Dona Antônia e Seu João

Cresci em vila de paralelepípedos com casas de pouco muro e portão, de longas reuniões na calçada das noites de verão, das vendedoras de Yakult, de batata doce assada em fogueira, de casas pouco construídas, de esconde-esconde em casas pouco construídas, de Dona Antônia e suas coxinhas, de Seu João e suas plantações de mandioca num terreno baldio qualquer da rua.
Cresci ouvindo, quando entardecia, a voz com alguma vibração que cantarolava catequizando o bairro todo. Dona Antônia, uma senhora de estatura robusta, ia até a pequena sacada de uma “casa amalera”, que ela mesma pintou, para lavar suas roupas e aproveitava para soprar melodia numa ópera sem o menor repúdio ou vergonha. Cantava alto. Seu vozear despertava a rua de ponta a ponta. Uma mesma voz que “ia loooonge” nas estradas da cidade pequena que nasceu, conta ela, próxima a Juazeiro do Norte, quando saía pra vender pequi no centro.

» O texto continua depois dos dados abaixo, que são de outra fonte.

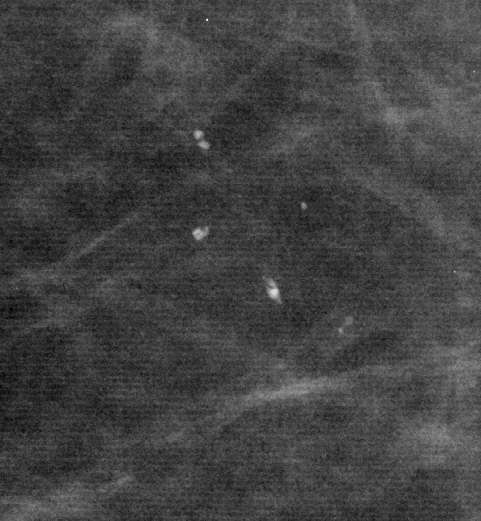
Cropped region of a digitized screen-film mammogram centred on a radiologist-marked abnormality; right breast; CC view; BI-RADS breast density category 1 (scale 1–4).
Calcifications, morphology punctate, distribution clustered; BI-RADS assessment category 4; subtlety rating 5 on a 1 (subtle) to 5 (obvious) scale; pathology (as recorded): benign.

Senhora de uma das primeiras casas da vila, quase não viajava. Sua pele mulata favorecia a peleja pela cidade inteira à pé, sabendo dizer com precisão onde era possível encontrar qualquer igreja... A “briba” sempre guardava algumas notas de pouco valor dentre suas páginas amareladas e pouco lidas, notas que sempre iam parar nas mãos de algum pastor fervoroso ou nas de Juliano, seu neto, garoto que era surpreendido em meio de brincadeira de amigos com a inquisição em voz alta e atropelando palavras:
─Juliãããããããno!!! Quedê o dinhero que tava dento da minha briba?! – um susto, indiferença e nenhuma resposta.
Dizer o quê? A essas alturas os salgadinhos, as pipas, as “fubecas”... já estavam pagas.

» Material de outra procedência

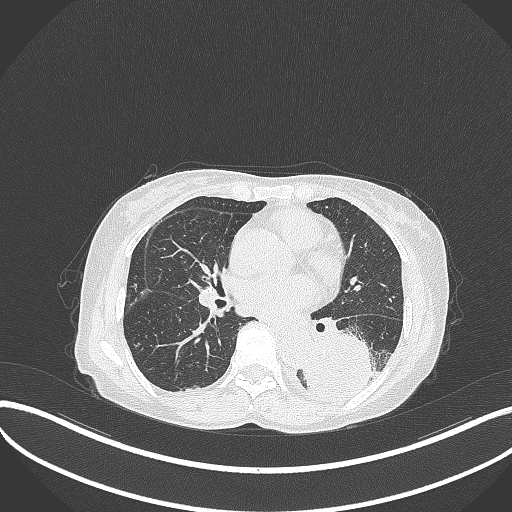
Chest CT, one axial slice. Slice 150 of 370 in the series (ordered by position). 120 kVp. Lung window (W 1500 / L -600 HU). 512 × 512 image matrix, field of view 400 × 400 mm. Female patient, age 78 years. Case-level facts recorded for this patient, not image findings: clinical TNM (as recorded): T3 N0 M1.
Structures marked on this image (bounding box drawn by a radiologist):
- lung tumour (recorded histology: squamous cell carcinoma): bounding box <301,324,390,403> (left, top, right, bottom; pixels)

Impossível deixar de lembrar o dia que a “casa amalera” ficou no escuro por conta dum “cuitu ciquitu”. As coxinhas com massa de batata, inesquecíveis, necessitariam de um esforço extra, mas o “cuitu ciquitu” não seria barreira para sair cidade afora as vendendo. Complementar a aposentaria era questão de sobrevivência. Só o que recebia como aposentada não dava para comprar, com folga, o “Jubiloso”, como dizia, referindo-se à milagrosa ginkgo biloba.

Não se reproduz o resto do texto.